Contrary to popular belief, decreased socializing among young Americans is not because they are more overwhelmed with homework or other responsibilities. Instead, according to Twenge, time once allocated to real human contact is now being spent with electronic devices. The years of youth that were once considered fertile ground for forming lifelong social bonds and finding a mate are increasingly being spent staring at a screen and hitting the like button, desperately hoping that others will respond in kind. It is becoming apparent that though social media can serve many positive societal functions, it is a poor substitute for a traditional social life.

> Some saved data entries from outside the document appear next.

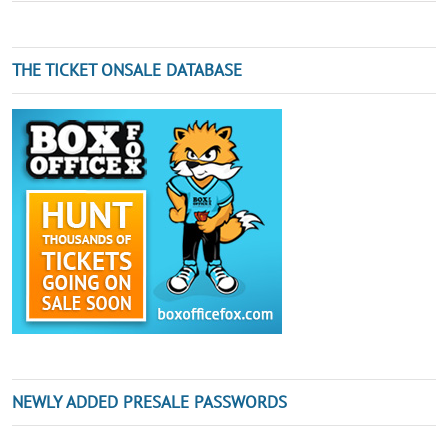
THE TICKET ONSALE DATABASE
NEWLY ADDED PRESALE PASSWORDS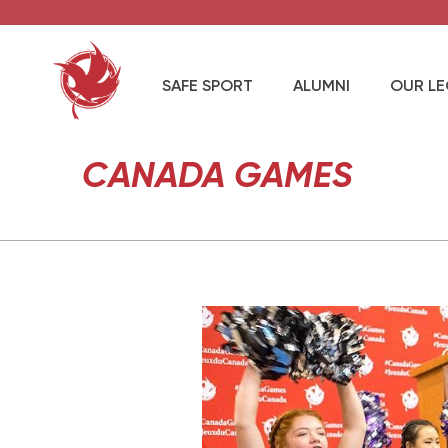
SAFE SPORT
ALUMNI
OUR L
CANADA GAMES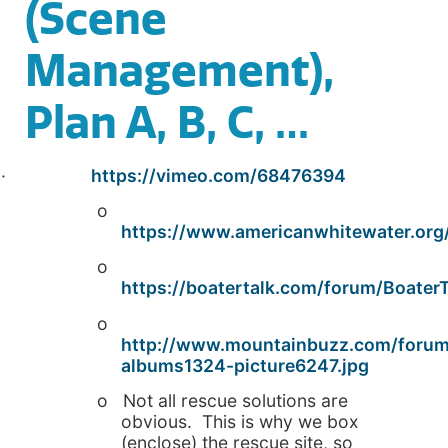
(Scene
Management),
Plan A, B, C, …
·
https://vimeo.com/68476394
o
https://www.americanwhitewater.org/
o
https://boatertalk.com/forum/Boate
o
http://www.mountainbuzz.com/foru
albums1324-picture6247.jpg
o Not all rescue solutions are
obvious. This is why we box
(enclose) the rescue site, so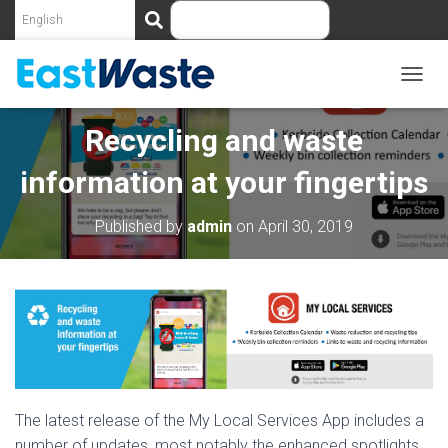
S
e
a
r
c
T
O
h
G
Recycling and waste
G
L
information at your fingertips
E
N
A
Published by
admin
on
April 30, 2019
V
I
G
A
T
I
O
N
The latest release of the My Local Services App includes a
number of updates, most notably the enhanced spotlights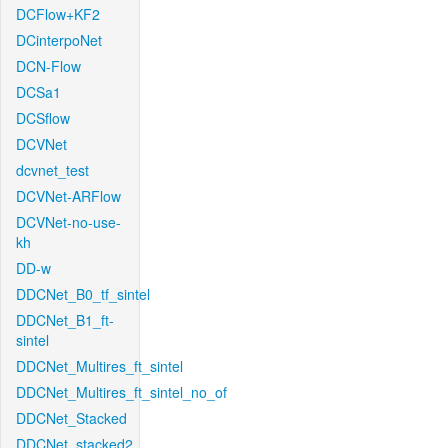
DCFlow+KF2
DCinterpoNet
DCN-Flow
DCSa1
DCSflow
DCVNet
dcvnet_test
DCVNet-ARFlow
DCVNet-no-use-
kh
DD-w
DDCNet_B0_tf_sintel
DDCNet_B1_ft-
sintel
DDCNet_Multires_ft_sintel
DDCNet_Multires_ft_sintel_no_of
DDCNet_Stacked
DDCNet_stacked2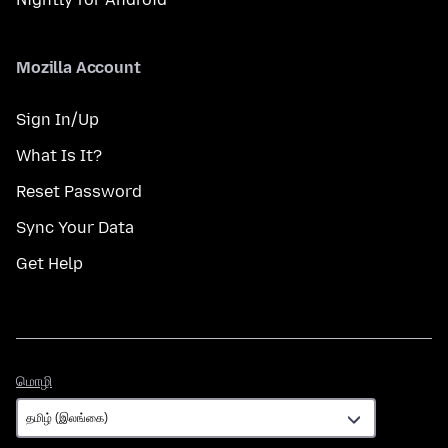
Mozilla Account
Sign In/Up
What Is It?
Reset Password
Sync Your Data
Get Help
மொழி
மொழி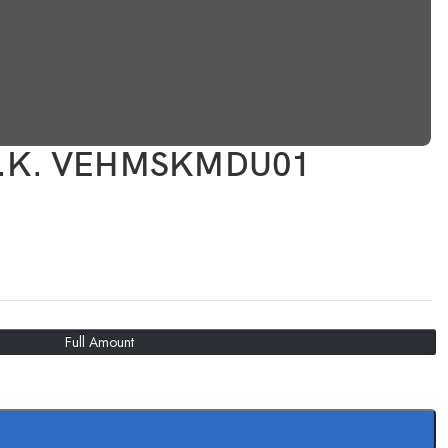
.S.K. VEHMSKMDU01
Full Amount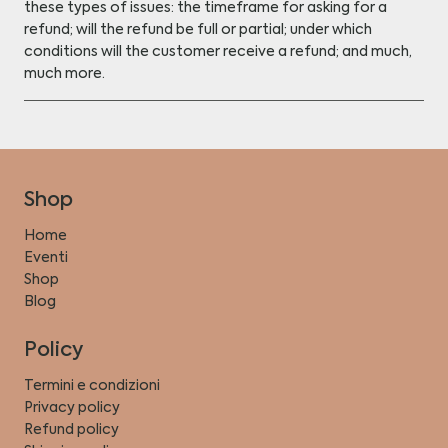
these types of issues: the timeframe for asking for a
refund; will the refund be full or partial; under which
conditions will the customer receive a refund; and much,
much more.
Shop
Home
Eventi
Shop
Blog
Policy
Termini e condizioni
Privacy policy
Refund policy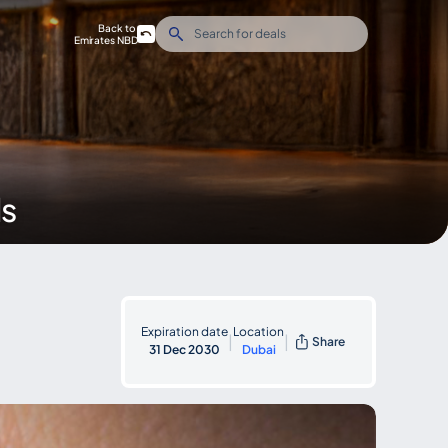
Back to
Emirates NBD
ds
Expiration date
Location
|
|
Share
31 Dec 2030
Dubai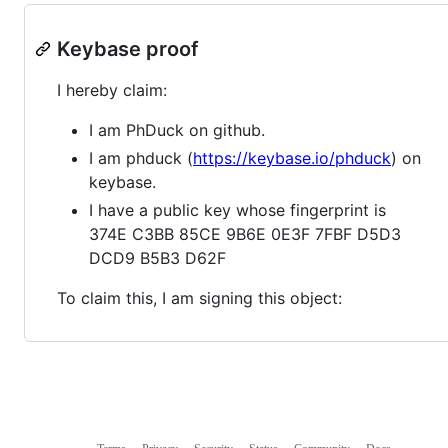
Keybase proof
I hereby claim:
I am PhDuck on github.
I am phduck (
https://keybase.io/phduck
) on
keybase.
I have a public key whose fingerprint is
374E C3BB 85CE 9B6E 0E3F 7FBF D5D3
DCD9 B5B3 D62F
To claim this, I am signing this object: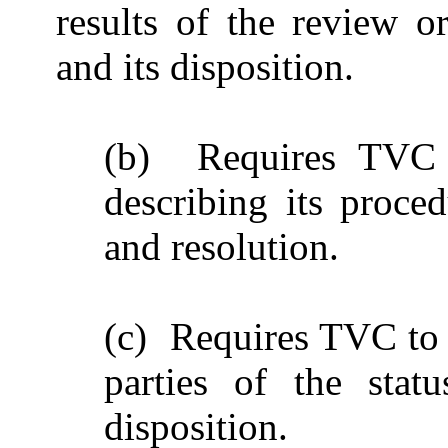
results of the review o
and its disposition.
(b) Requires TVC t
describing its proced
and resolution.
(c) Requires TVC to p
parties of the stat
disposition.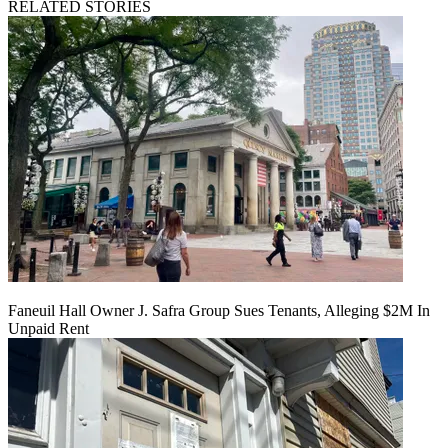
RELATED STORIES
Faneuil Hall Owner J. Safra Group Sues Tenants, Alleging $2M In
Unpaid Rent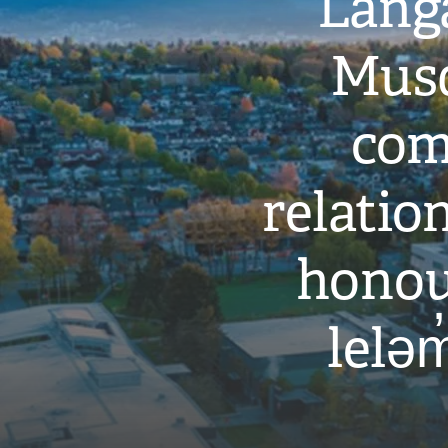
Langa
Musq
com
relati
honou
leləm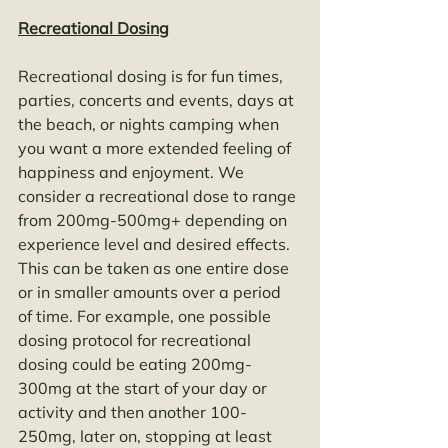
Recreational Dosing
Recreational dosing is for fun times, 
parties, concerts and events, days at 
the beach, or nights camping when 
you want a more extended feeling of 
happiness and enjoyment. We 
consider a recreational dose to range 
from 200mg-500mg+ depending on 
experience level and desired effects. 
This can be taken as one entire dose 
or in smaller amounts over a period 
of time. For example, one possible 
dosing protocol for recreational 
dosing could be eating 200mg-
300mg at the start of your day or 
activity and then another 100-
250mg, later on, stopping at least 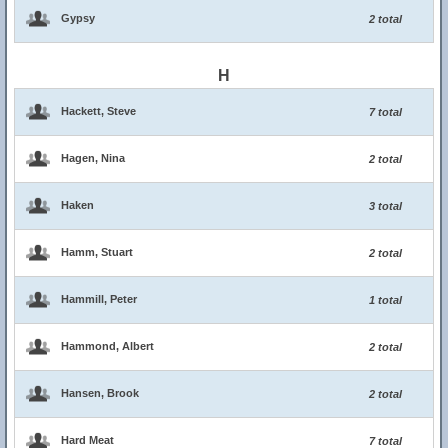
Gypsy
2 total
H
Hackett, Steve
7 total
Hagen, Nina
2 total
Haken
3 total
Hamm, Stuart
2 total
Hammill, Peter
1 total
Hammond, Albert
2 total
Hansen, Brook
2 total
Hard Meat
7 total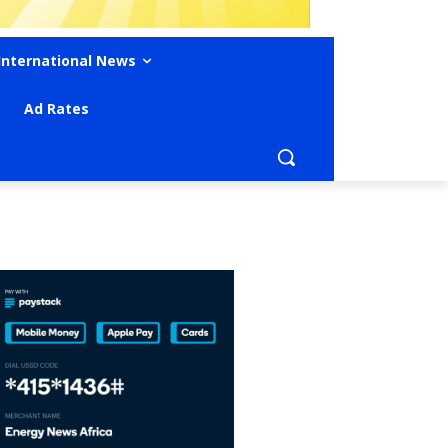
International News
Ad Rates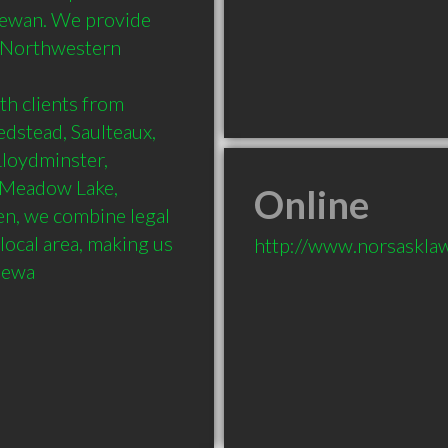
ewan. We provide 
s Northwestern 
h clients from 
dstead, Saulteaux, 
loydminster, 
 Meadow Lake, 
Online
n, we combine legal 
ocal area, making us 
http://www.norsaskla
chewa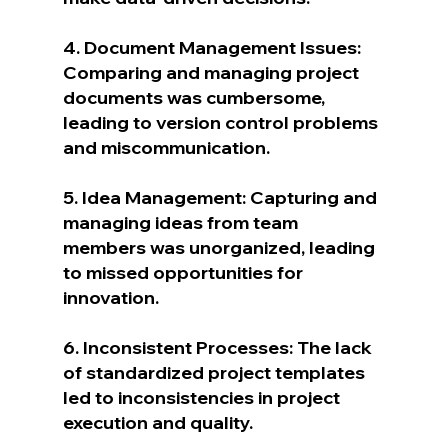
4. Document Management Issues: 
Comparing and managing project 
documents was cumbersome, 
leading to version control problems 
and miscommunication.
5. Idea Management: Capturing and 
managing ideas from team 
members was unorganized, leading 
to missed opportunities for 
innovation.
6. Inconsistent Processes: The lack 
of standardized project templates 
led to inconsistencies in project 
execution and quality.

To be clear, it isn’t just young people substituting electronic devices for real social interactions; Americans of all ages are retreating to their screens. And there is evidence that this phenomenon is contributing to political polarization. The General Social Survey finds that only about a third of Americans today think people can be trusted. According to the Pew Research Center, only half say they trust most or all of their neighbors, and Millennials are significantly less trusting of others than older generations. Without the social scaffolding of meaningful, close interpersonal bonds, how are people supposed to have a broader faith in humanity? On social-media sites such as Twitter, many have no qualms about dehumanizing those who have a different perspective on life. I wonder how much of the social intoxication people seek by joining online mobs is driven by a hole in the social soul. The pressing motive for so-called social-justice warriors often appears to be more social than it is justice. There are certainly true believers on the extreme far left and far right, but many individuals who appear on the surface to be motivated by an ideology may really just be seeking social acceptance and inclusion.